A la sombra de Dios
Por azar, me encontraba en Filadelfia en el verano de 2000, coincidiendo con la convención del Partido Republicano en la que fue elegido candidato a la presidencia George W. Bush, y también por azar, un zapping me llevó a los prolegómenos de su discurso. Al apagarse los sones de un corrido, el presentador chicano gritó en español: "¡¡Y ahora la palabra al compadre Bush!!". A continuación, el compadre empezó a hablar con un tono severo y monocorde, más propio de un predicador que de un político profesional. Una y otra vez repetía el mismo mensaje: los demócratas habían podido hacer esto o aquello, incumpliendo sus promesas o siendo incapaces de utilizar sus recursos. Él lo haría, repetía, al modo de alguien que asume un compromiso sagrado. Para terminar, las promesas dirigidas primero generosamente a todos desembocaron en una firme exaltación de América y sus glorias militares. Mal augurio.

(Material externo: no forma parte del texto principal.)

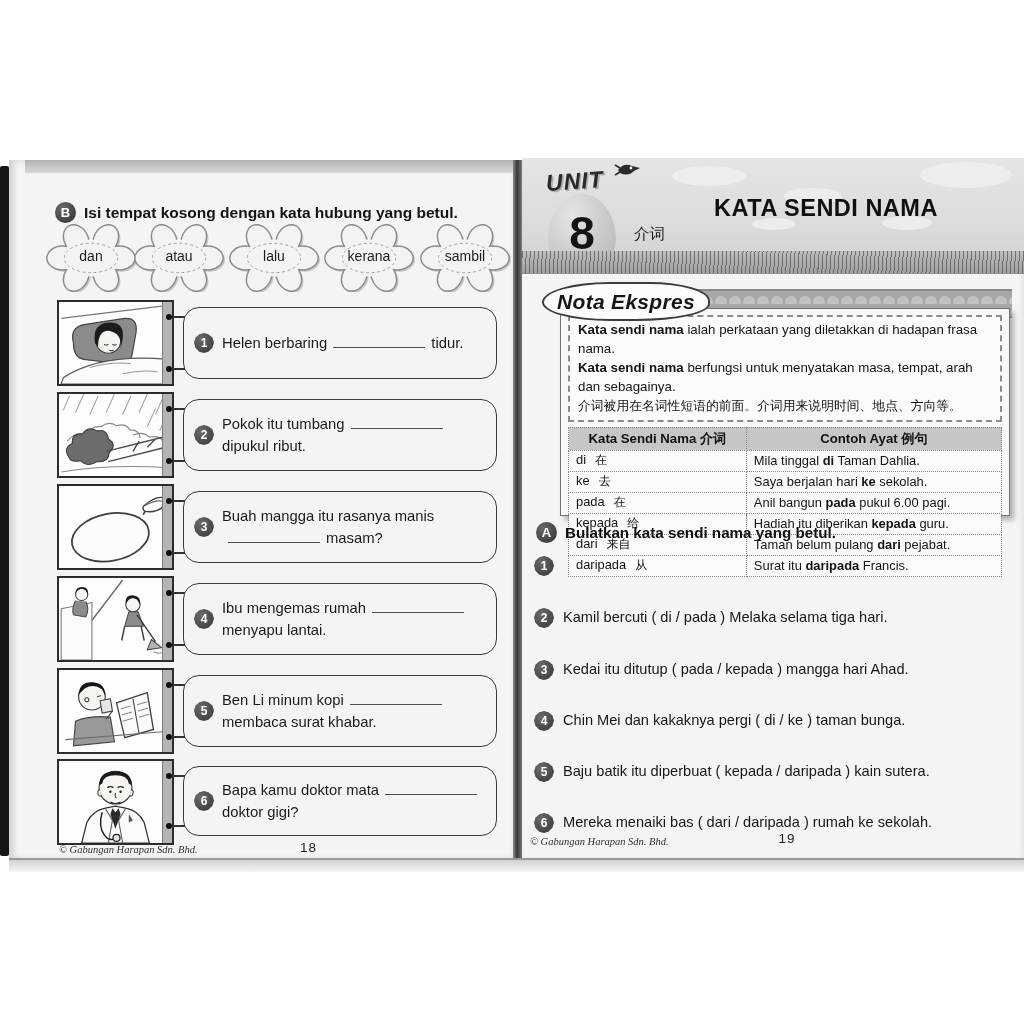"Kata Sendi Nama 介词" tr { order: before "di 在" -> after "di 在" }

La trayectoria de Bush no ha desmentido los temores que tantos abrigaron al aparecer como candidato. Algunas de sus actuaciones anteriores en Texas le presentaban ya como un personaje dispuesto a poner en práctica todas las martingalas para alcanzar el poder. No fue la menor lograr la presidencia a partir de un fraude electoral en Florida al amparo de su hermano. Una opinión casi unánime le ve luego como un presidente ignorante y holgazán, a quien el 11-S salvó del descrédito general, con el éxito de su actuación tocando a fondo la fibra del nacionalismo herido por los atentados. Sobre ese capital, y con un ciego "antiterrorismo" como santo y seña, avalado por la razonable intervención en Afganistán, le resultó posible más tarde descargar su agresividad, fomentada desde su entorno, desencadenando la guerra de Irak, justificada por un mar de engaños. Un político ultranacionalista, nada leído, mentiroso y belicista difícilmente podía actuar de otro modo, para desgracia del mundo y de su propio país.

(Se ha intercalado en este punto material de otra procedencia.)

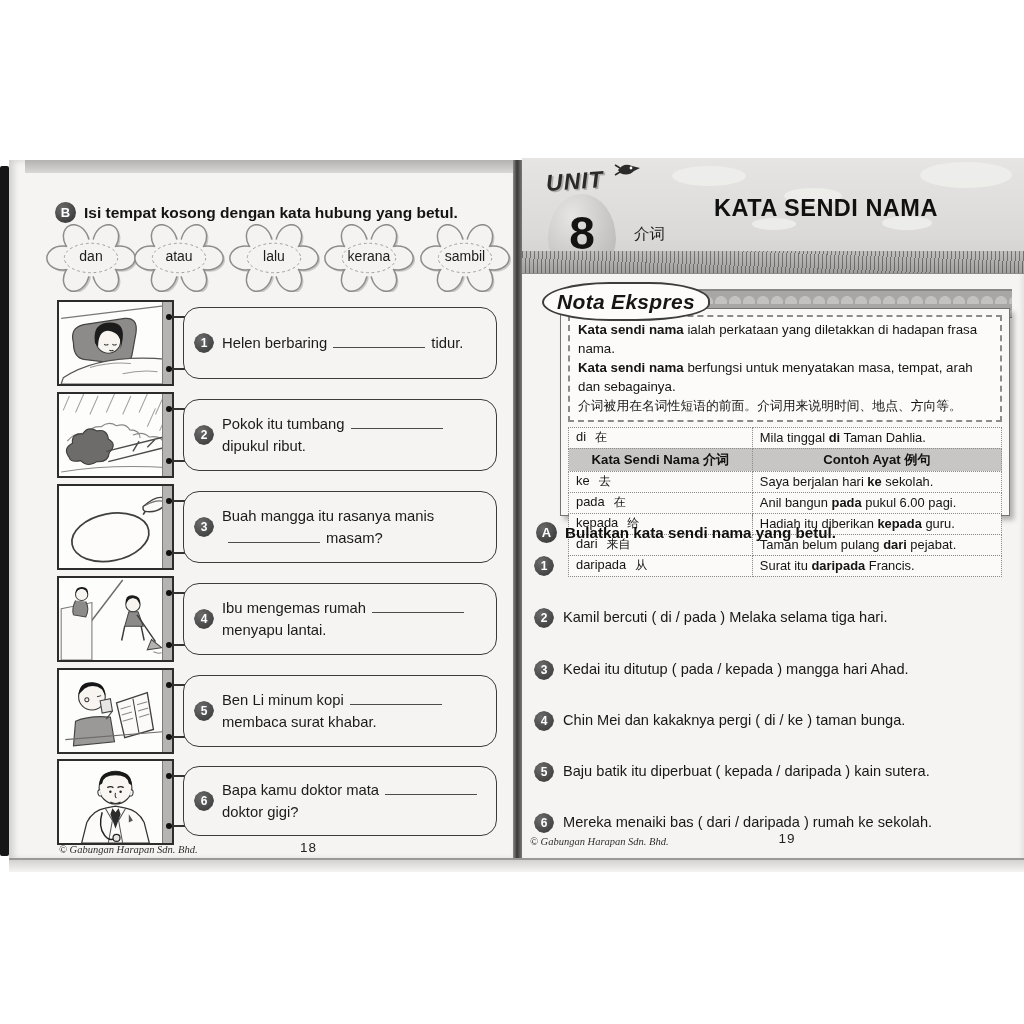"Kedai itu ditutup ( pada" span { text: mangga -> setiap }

Lo que suele olvidarse es que el vacío mental de Bush encuentra una compensación en el terreno religioso, el cual le proporciona la seguridad que nunca podría alcanzar en el ámbito de la razón. Bush es un miembro muy activo de la Iglesia Evangélica de América, que ve en sus propuestas el respaldo a su forma de hacer política. Lejos de nosotros la funesta manía de pensar: el recurso a las citas bíblicas literales desempeña entre los evangélicos un papel comparable al de los hadices o sentencias de Mahoma entre los wahabíes de Arabia Saudí. Ofrecen un recetario completo para resolver todo tipo de cuestiones, desde una depresión a un problema administrativo. Y por encima de ello, sobre un telón de fondo providencialista, se encuentra Cristo, en calidad de mito que atrae hacia sí, al modo de un imán, los sentimientos humanos, y que cubre bajo una capa de sacralización al líder que se reclama de él. Bush mira a Cristo; éste legitima su política, y por añadidura la convierte en la defensa de un Bien, con mayúscula, coincidente con los intereses de América.

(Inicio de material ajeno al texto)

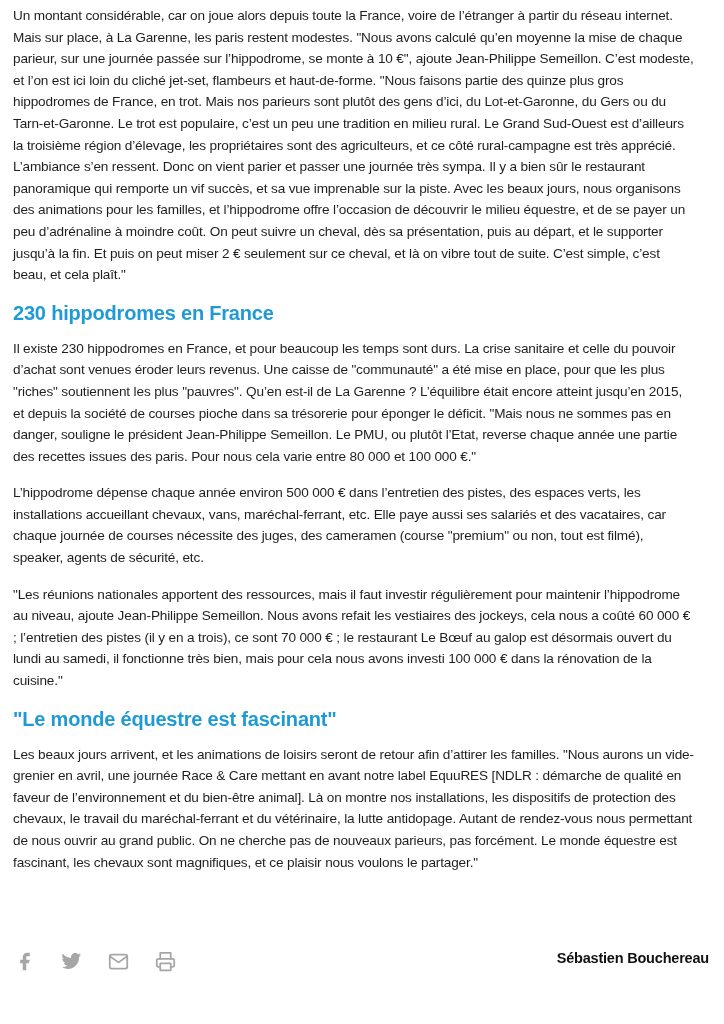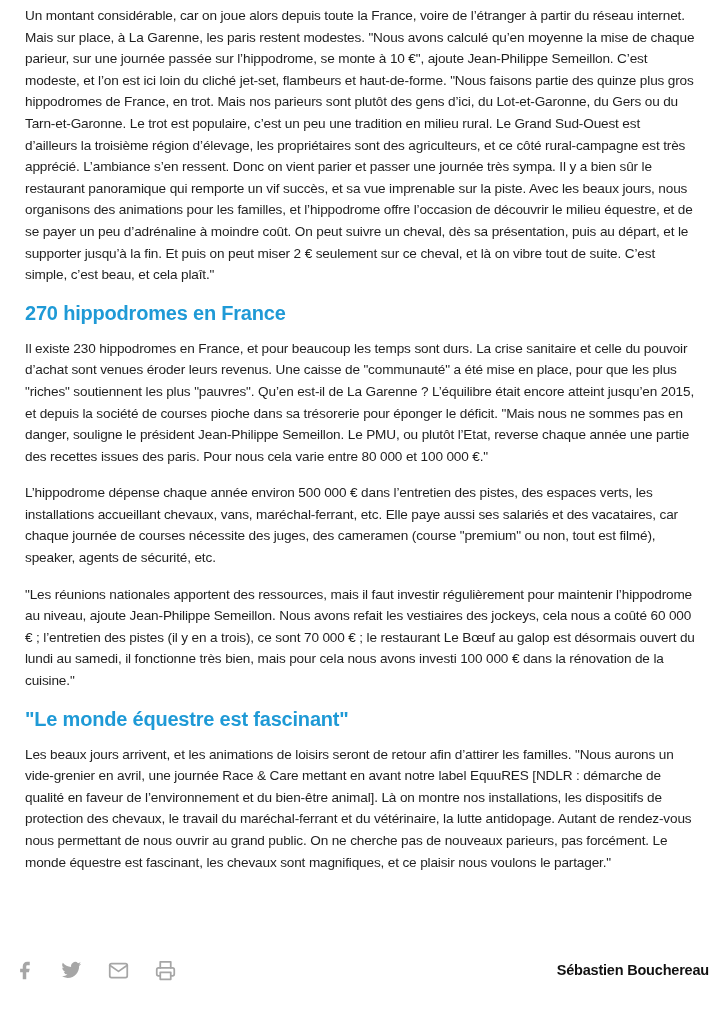"Un montant considérable, car on" .article-body { left: 12px -> 0 }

El ideario de Bush se encuentra presidido, en consecuencia, por una dimensión religiosa de signo estrictamente fundamentalista que gravita con todo su peso sobre la política. Se ve al frente del país en calidad de instrumento privilegiado de los designios de Cristo. No duda ni yerra. Ni siquiera la tozudez de los hechos podrá hacerle reconocer su fracaso.
¿Tiene todo esto algo que ver con España? Hace sólo unos meses, nada en apariencia. Pero lo cierto es que el endurecimiento de Aznar ha estado acompañado por el progreso de creencias y organizaciones religiosas que recuerdan en mucho el caso relatado de la infiltración "evangélica", y además nada invalida la interpretación de que esa conquista desde el interior no haya propiciado en el PP la adopción de posiciones de un dualismo acusado, casi maniqueo.
Pensemos en los "legionarios de Cristo" o en los "mensajeros de Dios", tan caros a Ana Botella. Siempre, como en Bush, estamos ante un cristianismo irracionalista, pegado a la Biblia, con la figura de Cristo como clave de la creencia y de la devoción, legitimadora de una eventual violencia sagrada al transferir los conflictos a un escenario apocalíptico (hasta el esperpento: Acebes viendo en el PSOE el origen de un nuevo 36). Acierta Ruiz-Gallardón al proponer a su partido el alejamiento de cualquier condicionamiento religioso.